In terms of teaching or training, women also have an advantage. Parenting characteristics that come more easily to women make it possible for women to help children learn and develop. The right mix of encouragement, discipline, freedom, and boundaries will lead to a child whose confidence and abilities are very mature and continue to outperform other children. When this type of situation is applied to the business world, a woman can do the same for employees.
Again, Helen Fisher’s research, as presented in The First Sex, states: “Women, on average, are more interested in cooperation, harmony, and connections: a network of support.” She further writes, “Women characteristically believe that anyone can be successful in business; they adopt a win-win attitude in the office world.”
Many women are also skilled at multi-tasking or multi-focusing. Juggling people, reports, deadlines and all the necessary resources becomes critical to the success of team results.
Helen Fisher refers to the fact that human evolution, even from ancient times, shows that a woman had to raise helpless and dependent babies for a long time in highly dangerous conditions, which demonstrates the need to multitask even then. I love her description: “To raise helpless babies, ancestral mothers had to do many things at once. Watch for snakes. Listen for thunder. Know poison. Rock the sleepy. Distract the cranky. Instruct the curious. “Soothing the fearful. Inspiring the latecomers. Feeding the hungry. Mothers had countless daily chores to do as they stoked the fire, cooked food, and chatted with friends.”

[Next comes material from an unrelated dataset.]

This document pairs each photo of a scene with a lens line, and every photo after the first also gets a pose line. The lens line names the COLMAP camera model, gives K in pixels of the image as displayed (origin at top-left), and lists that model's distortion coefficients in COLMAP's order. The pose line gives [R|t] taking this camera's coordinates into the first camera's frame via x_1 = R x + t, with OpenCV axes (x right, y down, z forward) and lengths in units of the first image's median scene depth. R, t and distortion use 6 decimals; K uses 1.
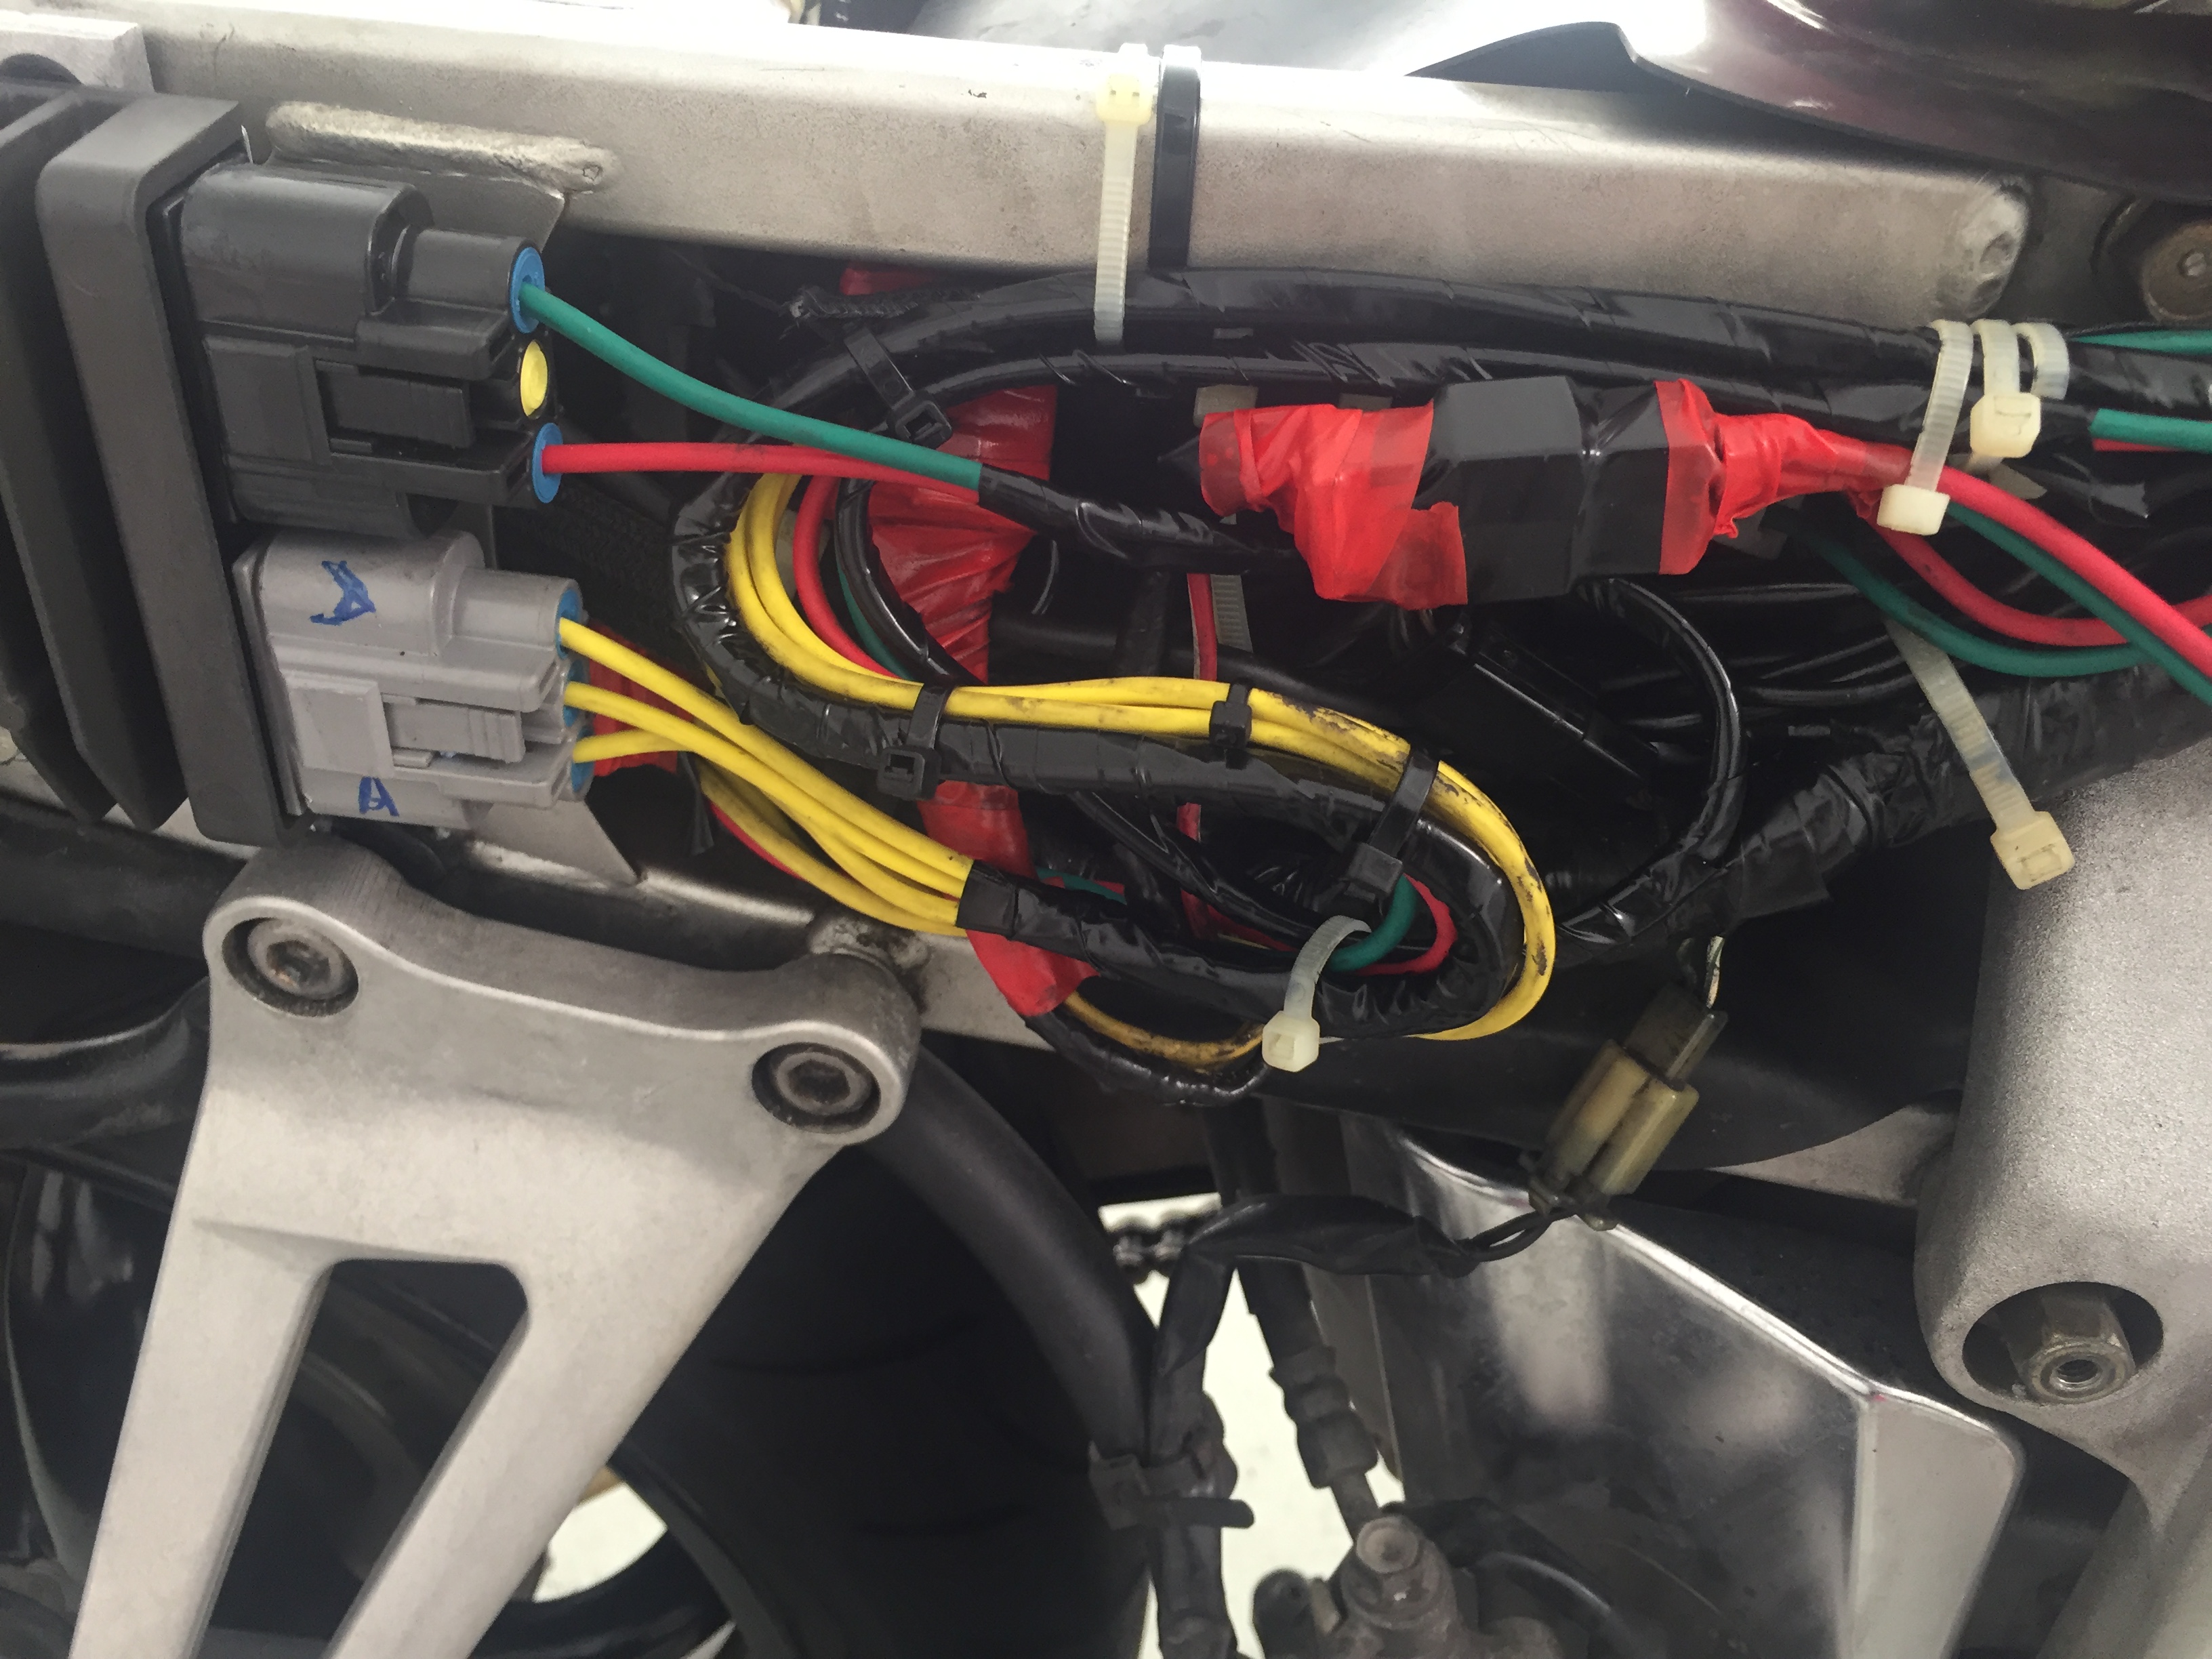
lens RADIAL K [[1944.0, 0, 1106.0], [0, 1944.0, 829.5], [0, 0, 1]] dist [0.069136, -0.132123]
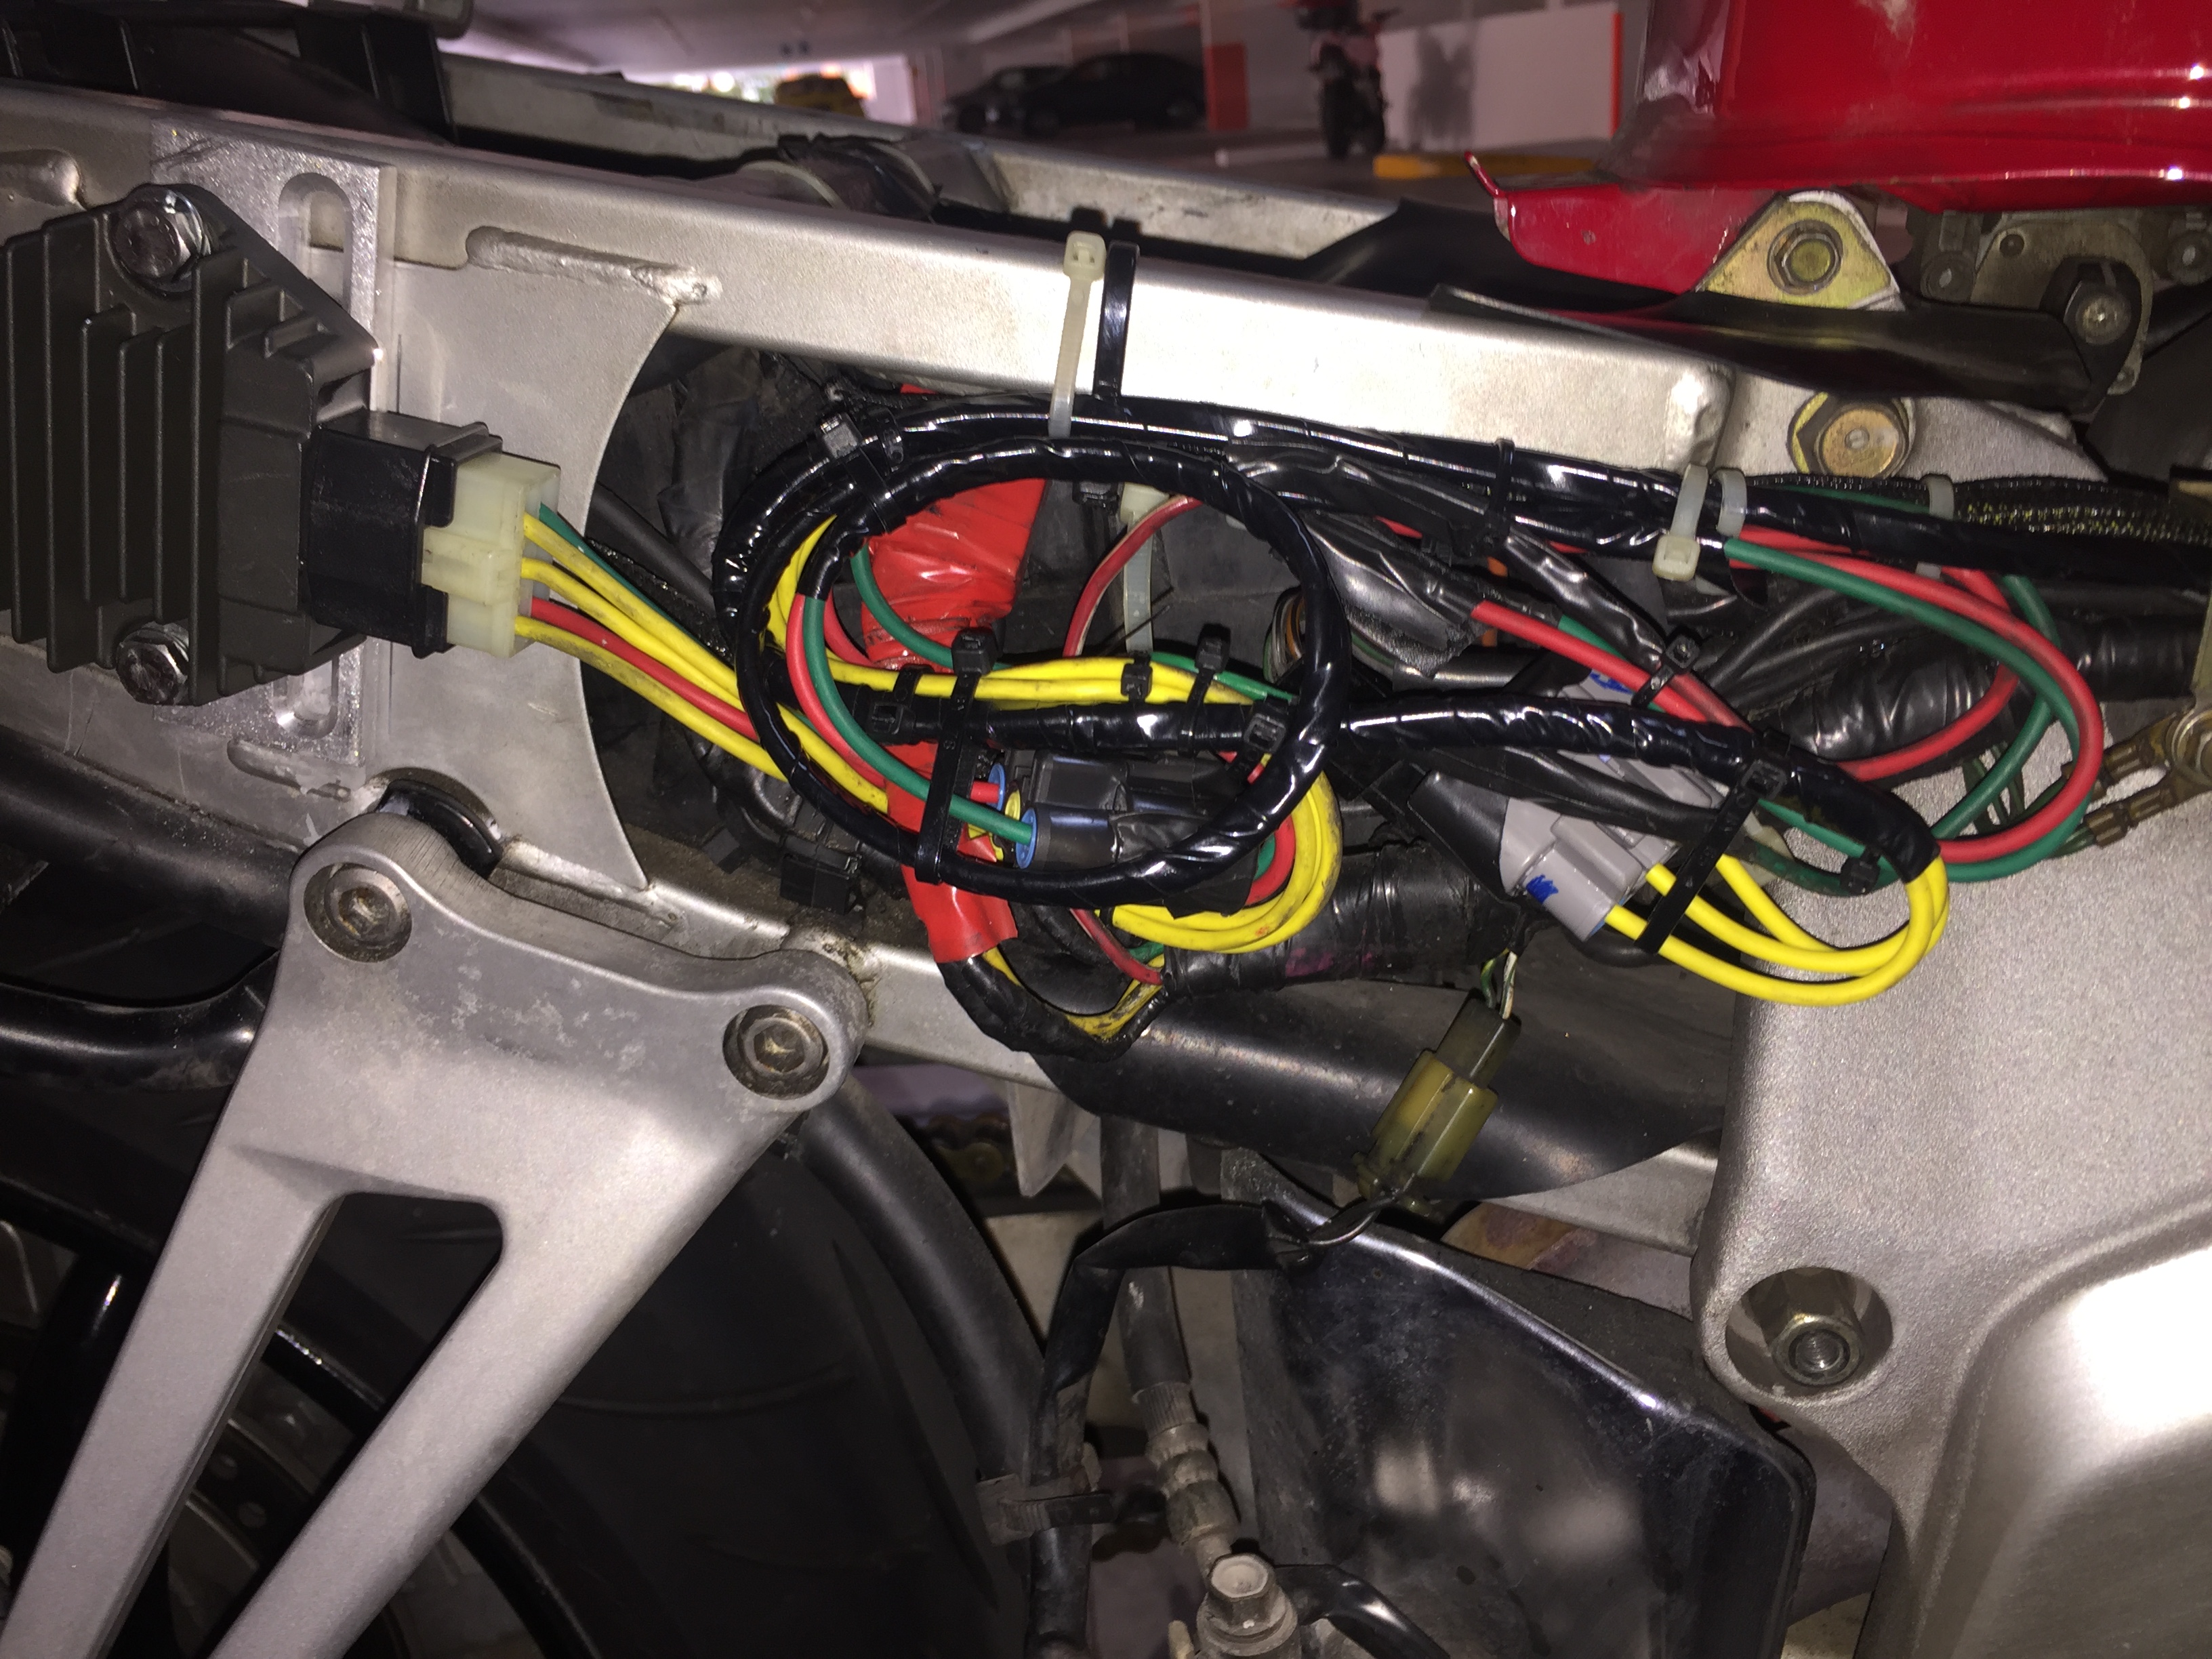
lens RADIAL K [[1944.0, 0, 1106.0], [0, 1944.0, 829.5], [0, 0, 1]] dist [0.069136, -0.132123]
pose [[0.997129, 0.075169, 0.009165, 0.031200], [-0.070574, 0.966341, -0.247393, 0.277545], [-0.027453, 0.246036, 0.968872, -0.195982]]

Of course, not all women have parenting skills and not all women are the same, but all women have the ability to identify the skills they possess and use them for personal and professional empowerment. Women can be just as effective in business leadership as men. If you are interested in discovering what makes you a successful woman, why not make a list of all your personal attributes, those natural talents and empower yourself to reach new heights of success?